The portal-dome mausoleum. The volumetric-spatial composition is strictly divided into the basic cubic volume with a square tomb, a spherical-conical dome on a cylindrical drum and two portals. The building (dimensions 7.3×7.15 m, height up to restoration 6.8 m) is composed of square bricks (21×21×5 cm) on a ganchak solution. The original dome was double. After the destruction, the inner dome was covered with a four-gable sheet iron roof with the resemblance of a dome at the top. The monument remained so until the beginning of the 2010s. The dome structures are extremely simplified, the transition from square in terms of gurkhana to the round base of the dome is carried out with the help of the simplest thyroid sails, supported by lancet arches in the walls of the interior.

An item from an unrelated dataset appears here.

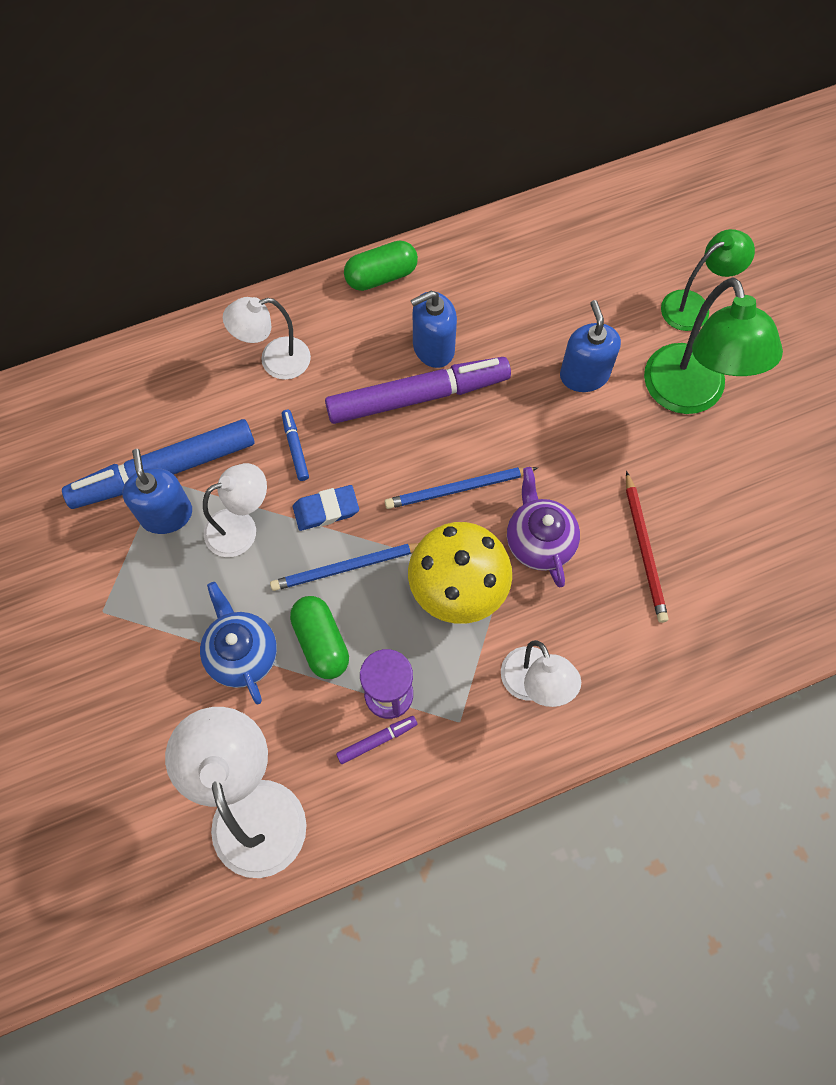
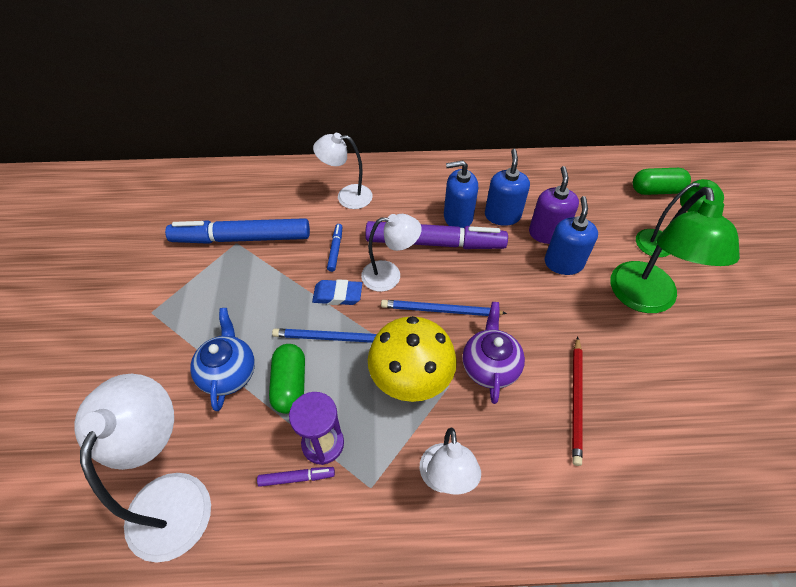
camera: 20 degrees right, 15 degrees down
blue soap dispenser [122,449,192,534] -> blue soap dispenser moved to [485,149,530,226]
white lamp [203,463,267,557] -> white lamp moved to [361,214,422,292]
green capsule [344,240,418,291] -> green capsule moved to [633,168,691,195]
none -> purple soap dispenser [529,166,579,244]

A compositional feature that distinguishes the construction into a special subtype of portal-dome mausoleums is the presence of two equivalent portals placed at the corner, forming, respectively, the north-western and south-western facades of the building. This feature is connected with the sacral content of the mausoleum, dictated by the Sofia rituals of worship of the holy grave, which in this case exclude the circular bypass (tavaf) of the mausoleum, as well as the tombstone itself, placed not in the center, but in the western niche close to the wall of the gurkhana. The portals retain the features of a classic peshtak with a lancet arch embedded in it. The face surface of pylons is treated not by usual lancet, rectangular and square niches, but by single narrow vertical niches. In the southwest portal there is an entrance with a rectangular light aperture above it, filled with a grid (panjara). A window aperture with panjara is made in the northwest portal's pinnacle wall.
The walls in the interior are plastered. On the northern wall until the early 1960s one could see the remains of an Arabic inscription. The floors are laid with tiled square bricks. Architectural monument of republican importance. Since 1982 it has been protected by the state. The object of pilgrimage and religious tourism.